Under pressure from the right, Netanyahu asked the court to further delay the evacuation of Amona.

Settlers protest against the slated evacuation of Amona, an illegal West Bank outpost, in front of the Prime Minister's Office in Jerusalem, November 11, 2016.
Settlers protest against the slated evacuation of Amona, an illegal West Bank outpost, in front of the Prime Minister's Office in Jerusalem, November 11, 2016. Emil Salman

The High Court of Justice on Monday rejected a state petition to postpone the deadline for the evacuation of the illegal West Bank outpost of Amona.

"We see that any time-frame specified, however long, is not enough," Justices Miriam Naor, Esther Hayut and Hanan Melcer said in their ruling.

"The obligation to honor court rulings is not a matter of choice. It is essential to government by law to which everyone is subject, as part of the values of Israel as a Jewish and democratic state."

The court set December 25 as the deadline for the evacuation of Amona during a December 2014 sitting. Prior to that, it had delayed its decision several times.

In response to the court's ruling Attorney General Avishai Mendelblit said that the state has no alternative but to accept it.

“When the High Court rules with regard to a specific instance in which the state is required to demolish illegal construction on regularized private land, the state must act to fulfill the judgment verbatim." Mendelblit said. 

Under pressure from the right wing, Prime Minister Benjamin Netanyahu agreed with ministers Naftali Bennett, Ayelet Shaked and Avigdor Lieberman last month that the state would request a six-month postponement of the evacuation.

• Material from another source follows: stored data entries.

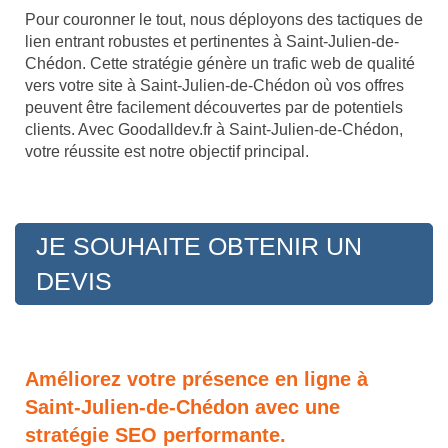
Pour couronner le tout, nous déployons des tactiques de
lien entrant robustes et pertinentes à Saint-Julien-de-
Chédon. Cette stratégie génère un trafic web de qualité
vers votre site à Saint-Julien-de-Chédon où vos offres
peuvent être facilement découvertes par de potentiels
clients. Avec Goodalldev.fr à Saint-Julien-de-Chédon,
votre réussite est notre objectif principal.
JE SOUHAITE OBTENIR UN
DEVIS
Améliorez votre présence en ligne à
Saint-Julien-de-Chédon avec une
stratégie SEO performante.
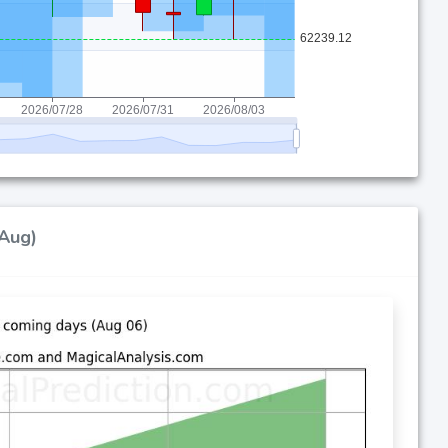
پیش‌بینی قیمت‌های بالا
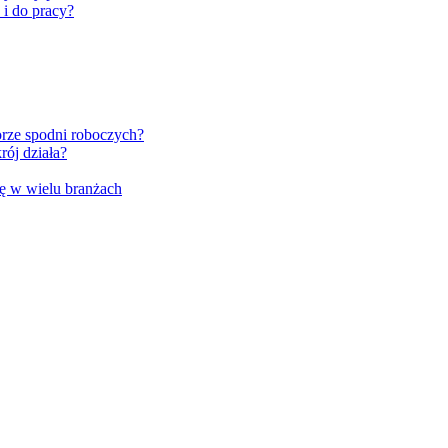
 i do pracy?
rze spodni roboczych?
rój działa?
ę w wielu branżach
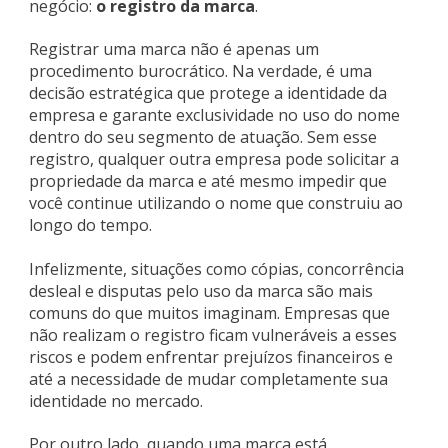
negócio:
o registro da marca
.
Registrar uma marca não é apenas um
procedimento burocrático. Na verdade, é uma
decisão estratégica que protege a identidade da
empresa e garante exclusividade no uso do nome
dentro do seu segmento de atuação. Sem esse
registro, qualquer outra empresa pode solicitar a
propriedade da marca e até mesmo impedir que
você continue utilizando o nome que construiu ao
longo do tempo.
Infelizmente, situações como cópias, concorrência
desleal e disputas pelo uso da marca são mais
comuns do que muitos imaginam. Empresas que
não realizam o registro ficam vulneráveis a esses
riscos e podem enfrentar prejuízos financeiros e
até a necessidade de mudar completamente sua
identidade no mercado.
Por outro lado, quando uma marca está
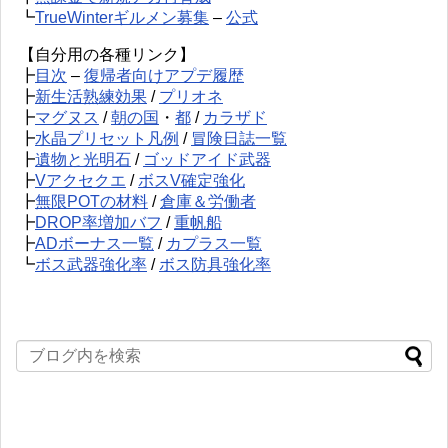
┗
TrueWinterギルメン募集
–
公式
【自分用の各種リンク】
┣
目次
–
復帰者向けアプデ履歴
┣
新生活熟練効果
/
プリオネ
┣
マグヌス
/
朝の国
・
都
/
カラザド
┣
水晶プリセット凡例
/
冒険日誌一覧
┣
遺物と光明石
/
ゴッドアイド武器
┣
Vアクセクエ
/
ボスV確定強化
┣
無限POTの材料
/
倉庫＆労働者
┣
DROP率増加バフ
/
重帆船
┣
ADボーナス一覧
/
カプラス一覧
┗
ボス武器強化率
/
ボス防具強化率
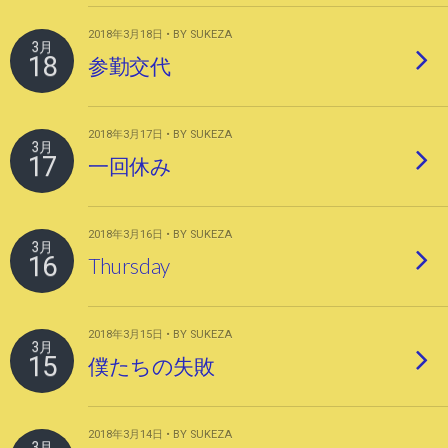
2018年3月18日 • BY SUKEZA
3月
18
参勤交代
2018年3月17日 • BY SUKEZA
3月
17
一回休み
2018年3月16日 • BY SUKEZA
3月
16
Thursday
2018年3月15日 • BY SUKEZA
3月
15
僕たちの失敗
2018年3月14日 • BY SUKEZA
3月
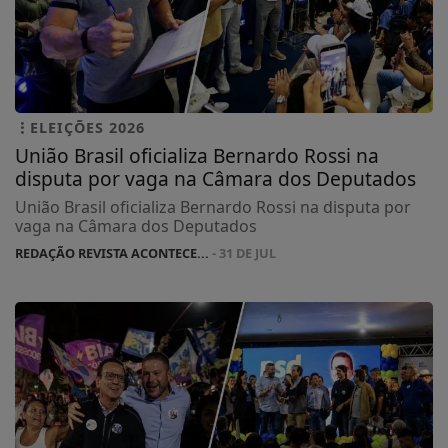
ELEIÇÕES 2026
União Brasil oficializa Bernardo Rossi na
disputa por vaga na Câmara dos Deputados
União Brasil oficializa Bernardo Rossi na disputa por
vaga na Câmara dos Deputados
REDAÇÃO REVISTA ACONTECE...
- 31 DE JUL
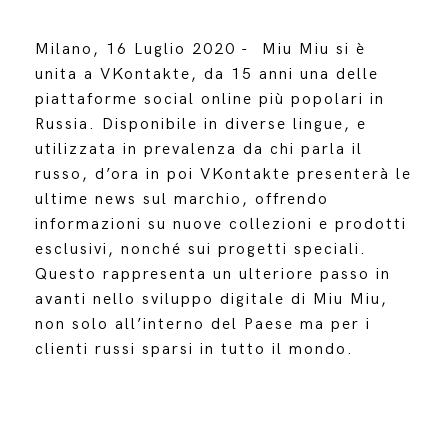
Milano, 16 Luglio 2020 - Miu Miu si è
unita a VKontakte, da 15 anni una delle
piattaforme social online più popolari in
Russia. Disponibile in diverse lingue, e
utilizzata in prevalenza da chi parla il
russo, d’ora in poi VKontakte presenterà le
ultime news sul marchio, offrendo
informazioni su nuove collezioni e prodotti
esclusivi, nonché sui progetti speciali.
Questo rappresenta un ulteriore passo in
avanti nello sviluppo digitale di Miu Miu,
non solo all’interno del Paese ma per i
clienti russi sparsi in tutto il mondo.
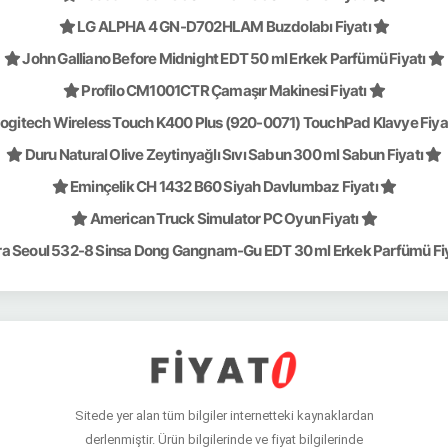
LG ALPHA 4 GN-D702HLAM Buzdolabı Fiyatı
John Galliano Before Midnight EDT 50 ml Erkek Parfümü Fiyatı
Profilo CM1001CTR Çamaşır Makinesi Fiyatı
ogitech Wireless Touch K400 Plus (920-0071) TouchPad Klavye Fiya
Duru Natural Olive Zeytinyağlı Sıvı Sabun 300 ml Sabun Fiyatı
Eminçelik CH 1432 B60 Siyah Davlumbaz Fiyatı
American Truck Simulator PC Oyun Fiyatı
a Seoul 532-8 Sinsa Dong Gangnam-Gu EDT 30 ml Erkek Parfümü Fi
Sitede yer alan tüm bilgiler internetteki kaynaklardan
derlenmiştir. Ürün bilgilerinde ve fiyat bilgilerinde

On Sunday, a ministerial panel unanimously approved a bill that would retroactively legalize unauthorized Israeli outposts built on privately owned Palestinian land. Prime Minister Benjamin Netanyahu initially opposed the bill after Attorney General Avichai Mendelblit said it contradicted international law and could not be defended before the High Court.

In its ruling on Monday, the High Court referred to the decision by the ministerial panel, saying that it was refraining from making any reference to the proposed bill. "Our decision has not been influenced by that issue," it said.

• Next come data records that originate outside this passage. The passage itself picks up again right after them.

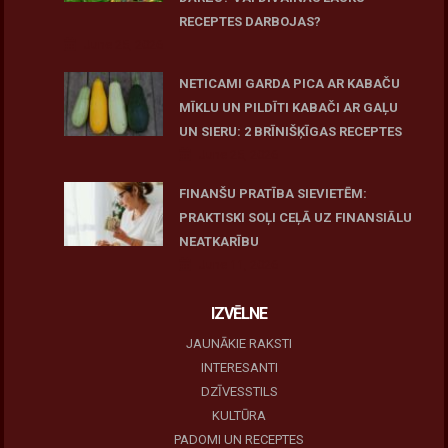
RECEPTES DARBOJAS?
June 25, 2026
NETICAMI GARDA PICA AR KABAČU
MĪKLU UN PILDĪTI KABAČI AR GAĻU
UN SIERU: 2 BRĪNIŠĶĪGAS RECEPTES
June 25, 2026
FINANŠU PRATĪBA SIEVIETĒM:
PRAKTISKI SOĻI CEĻĀ UZ FINANSIĀLU
NEATKARĪBU
June 11, 2026
IZVĒLNE
JAUNĀKIE RAKSTI
INTERESANTI
DZĪVESSTILS
KULTŪRA
PADOMI UN RECEPTES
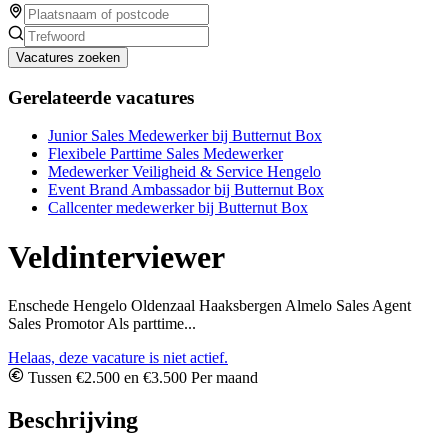
Vacatures zoeken
Gerelateerde vacatures
Junior Sales Medewerker bij Butternut Box
Flexibele Parttime Sales Medewerker
Medewerker Veiligheid & Service Hengelo
Event Brand Ambassador bij Butternut Box
Callcenter medewerker bij Butternut Box
Veldinterviewer
Enschede Hengelo Oldenzaal Haaksbergen Almelo Sales Agent
Sales Promotor Als parttime...
Helaas, deze vacature is niet actief.
Tussen €2.500 en €3.500 Per maand
Beschrijving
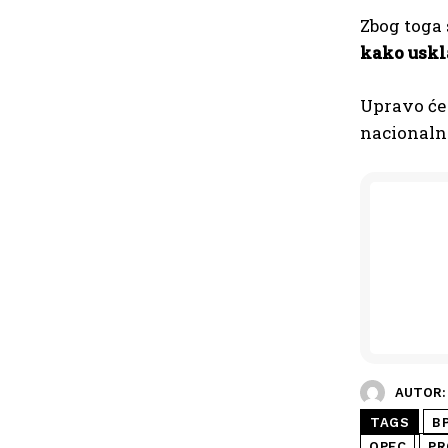
Zbog toga 
kako uskla
Upravo će 
nacionalni
AUTOR:
TAGS
B
OPEC
PR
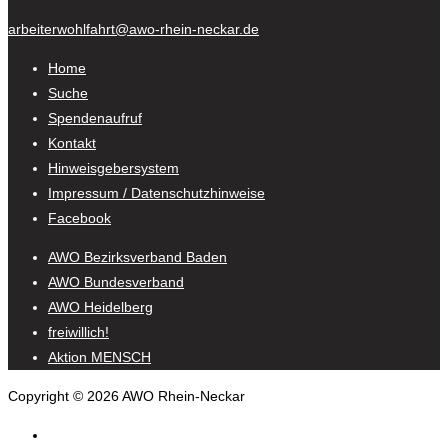
arbeiterwohlfahrt@awo-rhein-neckar.de
Home
Suche
Spendenaufruf
Kontakt
Hinweisgebersystem
Impressum / Datenschutzhinweise
Facebook
AWO Bezirksverband Baden
AWO Bundesverband
AWO Heidelberg
freiwillich!
Aktion MENSCH
Copyright © 2026 AWO Rhein-Neckar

The court explicitly criticized the conduct of the state in its ruling on Monday. "In the case before us, as well as in previous instances, they asked at 'the last minute' to extend the date of evacuation as set in a court ruling," it stated. "We need to ensure that a date set in a court ruling doesn't turn into a recommendation."

The judges also said that the state's request, which "relies primarily on considerations that were considered in the original application, effectively represents an attempt to alter its balance. That is unacceptable."

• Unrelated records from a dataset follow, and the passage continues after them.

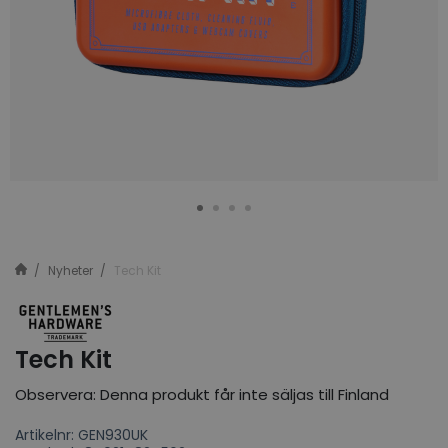
Nyheter
Tech Kit
Tech Kit
Observera: Denna produkt får inte säljas till Finland
Artikelnr: GEN930UK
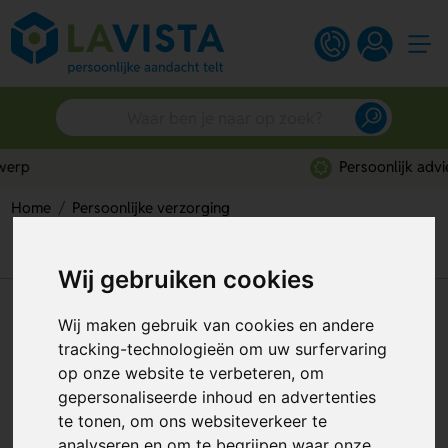
Persoonlijk advies
Home
Persoonlijke verzorging
Compact naaisetje Compact: handig verzorgingssetje
voor onderweg
Wij gebruiken cookies
Compact naaisetje Compact:
Wij maken gebruik van cookies en andere
handig verzorgingssetje voor
tracking-technologieën om uw surfervaring
op onze website te verbeteren, om
onderweg
gepersonaliseerde inhoud en advertenties
Artikelnummer:
292203
te tonen, om ons websiteverkeer te
analyseren en om te begrijpen waar onze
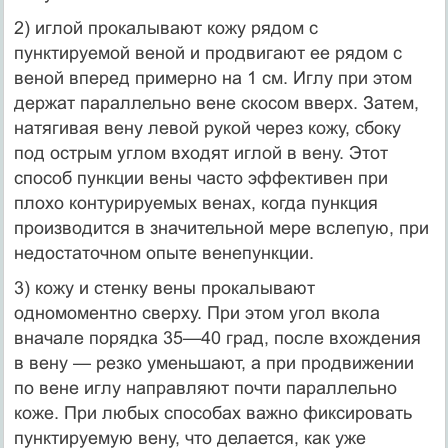
2) иглой прокалывают кожу рядом с
пунктируемой веной и про­двигают ее рядом с
веной вперед примерно на 1 см. Иглу при этом
держат параллельно вене скосом вверх. Затем,
натягивая вену левой рукой через кожу, сбоку
под острым углом входят иглой в вену. Этот
способ пункции вены часто эффективен при
плохо контурируемых венах, когда пункция
производится в значительной мере вслепую, при
недостаточном опыте венепункции.
3) кожу и стенку вены прокалывают
одномоментно сверху. При этом угол вкола
вначале порядка 35—40 град, после вхождения
в вену — резко уменьшают, а при продвижении
по вене иглу направляют почти параллельно
коже. При любых способах важно фиксировать
пунктируемую вену, что делается, как уже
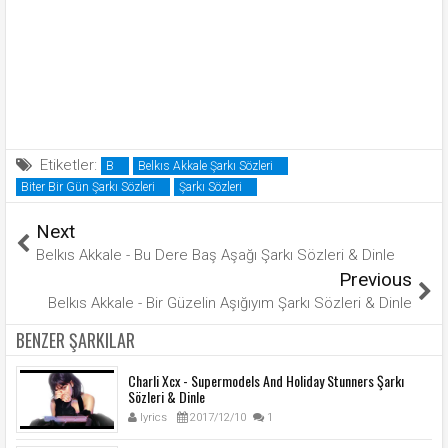
Etiketler:
B
Belkıs Akkale Şarkı Sözleri
Biter Bir Gün Şarkı Sözleri
Şarkı Sözleri
Next
Belkıs Akkale - Bu Dere Baş Aşağı Şarkı Sözleri & Dinle
Previous
Belkıs Akkale - Bir Güzelin Aşığıyım Şarkı Sözleri & Dinle
BENZER ŞARKILAR
Charli Xcx - Supermodels And Holiday Stunners Şarkı
Sözleri & Dinle
lyrics
2017/12/10
1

They warned that failure to implement the ruling that [Amona] must be evacuated within the next six weeks would have repercussions. "The message [of such failure] would be that it is possible to avoid implementing court rulings due to the state's concern about threats and violence," they said.

"That is a message that cannot be acceptable in a state of laws."

Court President Naor, who wrote the decision, said that "from the material before us it emerges that the feasibility of a peaceful evacuation is in doubt, to put it mildly. According to the declarations of most of the residents of Amona … the majority is strongly opposed to the principle alternative proposed by the state … That opposition pulls the rug out from under the state's request for a delay in the evacuation in order to prepare [the alternative site.]

Yesh Din, the human rights NGO representing the Palestinian petitioners on whose land Amona was built, said in response to the ruling that the High Court had "clarified perfectly that … the state is looking for last-minute excuses in order to evade carrying out a court ruling.

"The court did well in rejecting the petition, which had nothing behind it except the prosecution's capitulation to political pressures." The state, it continued, would do well to process the court\s statement that "the obligation to honor court rulings is not a matter of choice. It is essential to government by law."

Tourism Minister Yariv Levin responded that the judges had "once again turned a cold shoulder to settlement." The court, he added, had proved that the preservation of human rights, "a holy principle for the judges, does not hold when it comes to the residents of Amona."

Now more than ever, Levin said, "we need to deal with changing the legal system as a matter of the highest priority."

Culture and Sports Minister Miri Regev expressed disappointment at the High Court’s ruling. “I’m saddened by the court’s decision. It’s a cold decision that’s detached from the public and from the complex situation,” she said. “I didn’t see a similar approach to tens of thousands of illegal homes in the Negev, the Galilee and Wadi Ara.

“The date the court is insisting upon is the first day of Hanukkah, a holiday that symbolizes Jewish independence, particular in these regions. I believe that we will finish legislating the regulation law [legalizing settlement on private Palestinian land] within the next two weeks and that Amona residents will light the Hanukkah lights in their homes.”

Deputy Knesset Speaker Yoel Hasson, (Zionist Union) said that the government was "mistreating both the rule of law and the residents of Amona by raising unrealizable hopes of change in the court's decision."

It was time "to end the fiasco and evacuate Amona now as required by the decision of the High Court," he stated.